_TEXT BLOCK_.
*-*-*

Does the parallel between the persecutions of former times and our own hold good in respect to the motives as well as to the conduct of the opposition? "The present controversy (says the historian of vaccination) did not arise, like many medical disputes, from the obscurity of the subject but from another prolific cause. The smallpox was a source of considerable emolument to every member of the Faculty of Physic. So perilous a fever called for the costly, regular attendance of physicians; and as the act of inoculation was in the surgeon's province,

Baron's Life of Jenner. Vol. 1 p. 302.

this often secured to him the future treatment; while the apothecaries profited by compounding the prescriptions of both. Unless, then, the whole practitioners of medicine had also been practitioners of virtue, they could not unanimously have approved of a project likely to destroy so lucrative a branch of business."-p. 37.

*-*-*

_EXERCISE DATA_.

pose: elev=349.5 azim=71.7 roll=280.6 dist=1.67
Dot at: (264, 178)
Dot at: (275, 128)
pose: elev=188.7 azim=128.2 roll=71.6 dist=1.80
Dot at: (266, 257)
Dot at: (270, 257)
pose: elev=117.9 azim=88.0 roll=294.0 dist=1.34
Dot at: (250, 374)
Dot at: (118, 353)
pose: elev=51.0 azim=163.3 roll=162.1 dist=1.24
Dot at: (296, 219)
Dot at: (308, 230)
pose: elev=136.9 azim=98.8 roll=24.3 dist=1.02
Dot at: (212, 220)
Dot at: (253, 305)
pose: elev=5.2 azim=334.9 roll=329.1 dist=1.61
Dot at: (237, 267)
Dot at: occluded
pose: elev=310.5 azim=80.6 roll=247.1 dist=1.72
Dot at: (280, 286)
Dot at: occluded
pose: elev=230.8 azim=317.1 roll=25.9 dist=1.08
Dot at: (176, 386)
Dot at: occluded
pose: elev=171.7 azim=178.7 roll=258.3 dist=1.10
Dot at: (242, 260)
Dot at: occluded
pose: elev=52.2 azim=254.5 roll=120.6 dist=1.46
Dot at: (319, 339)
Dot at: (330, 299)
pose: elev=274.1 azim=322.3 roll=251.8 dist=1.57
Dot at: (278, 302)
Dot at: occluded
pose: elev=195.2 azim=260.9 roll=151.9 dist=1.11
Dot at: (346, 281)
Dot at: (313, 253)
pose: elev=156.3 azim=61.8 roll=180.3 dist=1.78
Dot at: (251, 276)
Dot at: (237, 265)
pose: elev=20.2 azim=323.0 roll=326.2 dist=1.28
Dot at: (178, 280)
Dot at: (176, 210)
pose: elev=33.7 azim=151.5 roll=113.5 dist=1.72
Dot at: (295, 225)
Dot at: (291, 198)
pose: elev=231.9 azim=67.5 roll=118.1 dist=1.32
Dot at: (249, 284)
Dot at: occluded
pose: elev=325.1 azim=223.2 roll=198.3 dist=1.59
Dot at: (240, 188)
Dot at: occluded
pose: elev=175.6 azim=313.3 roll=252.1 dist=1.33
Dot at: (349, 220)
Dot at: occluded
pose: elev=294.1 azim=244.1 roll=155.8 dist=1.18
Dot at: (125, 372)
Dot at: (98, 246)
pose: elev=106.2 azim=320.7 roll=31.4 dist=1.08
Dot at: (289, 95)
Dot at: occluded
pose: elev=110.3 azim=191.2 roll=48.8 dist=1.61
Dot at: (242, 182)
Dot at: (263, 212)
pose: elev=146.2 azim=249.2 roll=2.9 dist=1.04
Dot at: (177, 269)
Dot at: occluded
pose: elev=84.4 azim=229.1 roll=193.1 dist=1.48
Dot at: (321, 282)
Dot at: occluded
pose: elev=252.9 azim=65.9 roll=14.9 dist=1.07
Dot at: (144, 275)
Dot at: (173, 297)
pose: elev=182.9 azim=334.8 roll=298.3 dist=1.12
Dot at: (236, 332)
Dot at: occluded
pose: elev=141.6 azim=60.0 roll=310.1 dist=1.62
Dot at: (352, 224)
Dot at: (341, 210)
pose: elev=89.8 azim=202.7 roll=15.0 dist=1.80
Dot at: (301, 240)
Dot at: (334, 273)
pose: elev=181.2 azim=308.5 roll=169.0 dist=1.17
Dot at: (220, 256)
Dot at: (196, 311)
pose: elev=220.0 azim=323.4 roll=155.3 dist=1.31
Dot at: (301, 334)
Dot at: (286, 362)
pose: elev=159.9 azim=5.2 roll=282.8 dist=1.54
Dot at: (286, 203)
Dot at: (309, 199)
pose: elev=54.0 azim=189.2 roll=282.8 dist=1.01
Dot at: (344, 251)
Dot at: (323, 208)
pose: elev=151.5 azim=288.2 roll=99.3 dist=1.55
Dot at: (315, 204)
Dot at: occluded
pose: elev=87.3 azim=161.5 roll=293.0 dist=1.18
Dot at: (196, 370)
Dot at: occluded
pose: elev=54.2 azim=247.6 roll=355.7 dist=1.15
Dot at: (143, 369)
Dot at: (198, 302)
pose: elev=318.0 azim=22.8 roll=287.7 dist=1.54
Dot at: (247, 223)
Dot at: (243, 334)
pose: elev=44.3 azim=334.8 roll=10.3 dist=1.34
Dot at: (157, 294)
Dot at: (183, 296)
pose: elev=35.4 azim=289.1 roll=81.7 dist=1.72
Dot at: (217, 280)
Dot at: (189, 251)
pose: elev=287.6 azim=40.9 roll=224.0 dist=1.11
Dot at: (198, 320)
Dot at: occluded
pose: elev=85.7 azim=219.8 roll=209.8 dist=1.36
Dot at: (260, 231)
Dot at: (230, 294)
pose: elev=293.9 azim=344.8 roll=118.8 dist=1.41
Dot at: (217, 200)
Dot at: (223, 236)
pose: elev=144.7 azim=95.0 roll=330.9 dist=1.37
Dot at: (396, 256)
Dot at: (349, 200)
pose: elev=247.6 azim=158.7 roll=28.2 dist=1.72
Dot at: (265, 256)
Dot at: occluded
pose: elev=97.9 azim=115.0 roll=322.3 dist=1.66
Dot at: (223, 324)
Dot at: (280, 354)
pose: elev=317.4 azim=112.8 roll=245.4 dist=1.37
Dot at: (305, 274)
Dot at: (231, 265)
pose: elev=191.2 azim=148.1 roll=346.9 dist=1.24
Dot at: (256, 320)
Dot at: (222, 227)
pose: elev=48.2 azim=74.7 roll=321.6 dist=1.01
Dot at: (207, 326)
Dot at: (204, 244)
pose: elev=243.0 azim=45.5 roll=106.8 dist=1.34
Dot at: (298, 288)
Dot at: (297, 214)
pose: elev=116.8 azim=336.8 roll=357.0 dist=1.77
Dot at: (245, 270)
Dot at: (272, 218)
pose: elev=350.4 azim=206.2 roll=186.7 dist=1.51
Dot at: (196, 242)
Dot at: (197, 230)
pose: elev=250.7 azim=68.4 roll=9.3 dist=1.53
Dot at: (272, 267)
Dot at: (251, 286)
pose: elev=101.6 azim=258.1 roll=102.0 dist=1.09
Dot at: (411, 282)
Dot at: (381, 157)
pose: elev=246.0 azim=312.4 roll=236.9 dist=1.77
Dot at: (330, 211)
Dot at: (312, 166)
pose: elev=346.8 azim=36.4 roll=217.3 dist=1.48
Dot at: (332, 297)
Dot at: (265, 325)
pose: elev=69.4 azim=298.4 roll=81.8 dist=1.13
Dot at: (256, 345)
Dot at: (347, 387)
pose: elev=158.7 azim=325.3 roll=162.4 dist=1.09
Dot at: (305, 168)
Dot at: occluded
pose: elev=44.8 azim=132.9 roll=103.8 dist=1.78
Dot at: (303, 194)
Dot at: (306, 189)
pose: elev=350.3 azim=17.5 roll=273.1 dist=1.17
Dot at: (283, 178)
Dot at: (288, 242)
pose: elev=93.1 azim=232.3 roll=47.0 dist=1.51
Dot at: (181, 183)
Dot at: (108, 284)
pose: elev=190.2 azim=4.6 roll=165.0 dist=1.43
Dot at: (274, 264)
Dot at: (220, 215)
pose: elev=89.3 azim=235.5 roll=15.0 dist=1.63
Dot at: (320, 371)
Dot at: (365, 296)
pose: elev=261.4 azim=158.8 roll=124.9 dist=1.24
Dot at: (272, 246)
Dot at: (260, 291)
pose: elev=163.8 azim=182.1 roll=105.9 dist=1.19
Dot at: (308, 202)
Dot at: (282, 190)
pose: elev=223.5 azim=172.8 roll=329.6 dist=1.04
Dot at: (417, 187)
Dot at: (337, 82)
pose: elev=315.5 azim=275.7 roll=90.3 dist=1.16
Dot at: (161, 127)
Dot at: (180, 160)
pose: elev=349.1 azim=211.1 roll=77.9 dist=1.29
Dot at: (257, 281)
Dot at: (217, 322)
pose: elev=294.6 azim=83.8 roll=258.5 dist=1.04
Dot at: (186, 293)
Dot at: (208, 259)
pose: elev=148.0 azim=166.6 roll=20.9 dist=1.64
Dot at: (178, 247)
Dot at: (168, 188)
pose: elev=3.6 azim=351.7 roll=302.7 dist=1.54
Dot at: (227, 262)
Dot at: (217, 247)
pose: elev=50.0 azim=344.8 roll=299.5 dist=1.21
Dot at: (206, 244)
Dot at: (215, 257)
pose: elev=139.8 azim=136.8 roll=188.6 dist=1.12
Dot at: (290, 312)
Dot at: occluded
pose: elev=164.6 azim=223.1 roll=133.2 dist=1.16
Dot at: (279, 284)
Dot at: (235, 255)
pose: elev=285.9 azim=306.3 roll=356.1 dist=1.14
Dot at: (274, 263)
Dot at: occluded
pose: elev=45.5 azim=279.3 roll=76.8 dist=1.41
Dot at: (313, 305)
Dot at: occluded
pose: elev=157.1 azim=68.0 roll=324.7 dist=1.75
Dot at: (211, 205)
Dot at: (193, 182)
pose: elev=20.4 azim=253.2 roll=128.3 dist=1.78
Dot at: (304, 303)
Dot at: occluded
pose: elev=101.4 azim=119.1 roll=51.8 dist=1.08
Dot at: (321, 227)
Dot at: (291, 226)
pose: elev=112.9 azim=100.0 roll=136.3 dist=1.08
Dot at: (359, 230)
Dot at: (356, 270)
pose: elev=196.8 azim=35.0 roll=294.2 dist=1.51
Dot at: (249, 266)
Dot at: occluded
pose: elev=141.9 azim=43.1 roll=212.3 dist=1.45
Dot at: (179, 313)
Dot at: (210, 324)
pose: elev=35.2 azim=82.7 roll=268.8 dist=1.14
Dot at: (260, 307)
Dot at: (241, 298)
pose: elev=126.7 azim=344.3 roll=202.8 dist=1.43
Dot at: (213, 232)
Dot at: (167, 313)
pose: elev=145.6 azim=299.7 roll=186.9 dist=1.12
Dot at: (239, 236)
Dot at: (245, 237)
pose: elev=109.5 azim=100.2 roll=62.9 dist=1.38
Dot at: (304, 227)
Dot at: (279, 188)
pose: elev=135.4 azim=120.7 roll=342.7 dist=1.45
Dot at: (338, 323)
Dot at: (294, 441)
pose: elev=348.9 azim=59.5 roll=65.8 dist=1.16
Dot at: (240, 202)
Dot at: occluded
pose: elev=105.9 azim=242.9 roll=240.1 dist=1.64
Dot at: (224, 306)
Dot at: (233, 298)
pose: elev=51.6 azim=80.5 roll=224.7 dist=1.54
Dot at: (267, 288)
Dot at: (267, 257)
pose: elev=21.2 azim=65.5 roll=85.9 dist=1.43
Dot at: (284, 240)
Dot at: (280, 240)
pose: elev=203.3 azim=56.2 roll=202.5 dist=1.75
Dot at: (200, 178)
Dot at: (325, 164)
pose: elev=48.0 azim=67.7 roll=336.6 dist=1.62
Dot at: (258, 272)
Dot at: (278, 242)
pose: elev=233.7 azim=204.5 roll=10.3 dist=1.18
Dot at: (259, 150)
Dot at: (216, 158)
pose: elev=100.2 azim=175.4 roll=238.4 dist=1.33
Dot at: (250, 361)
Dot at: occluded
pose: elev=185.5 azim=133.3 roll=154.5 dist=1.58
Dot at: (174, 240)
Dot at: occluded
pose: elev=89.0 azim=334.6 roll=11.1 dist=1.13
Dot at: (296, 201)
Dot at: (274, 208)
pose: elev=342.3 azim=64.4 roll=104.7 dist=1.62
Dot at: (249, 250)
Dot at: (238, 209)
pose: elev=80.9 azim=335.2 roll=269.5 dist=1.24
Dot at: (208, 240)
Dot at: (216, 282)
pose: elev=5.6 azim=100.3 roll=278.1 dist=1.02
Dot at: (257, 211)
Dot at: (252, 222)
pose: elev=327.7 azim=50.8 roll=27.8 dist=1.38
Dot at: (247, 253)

*-*-*

Set down the part of the passage on the vaccination controversy from "Does the parallel" up to and including "Vol. 1 p. 302.". The entries have no connection to the passage on the vaccination controversy.

Does the parallel between the persecutions of former times and our own hold good in respect to the motives as well as to the conduct of the opposition? "The present controversy (says the historian of vaccination) did not arise, like many medical disputes, from the obscurity of the subject but from another prolific cause. The smallpox was a source of considerable emolument to every member of the Faculty of Physic. So perilous a fever called for the costly, regular attendance of physicians; and as the act of inoculation was in the surgeon's province,

Baron's Life of Jenner. Vol. 1 p. 302.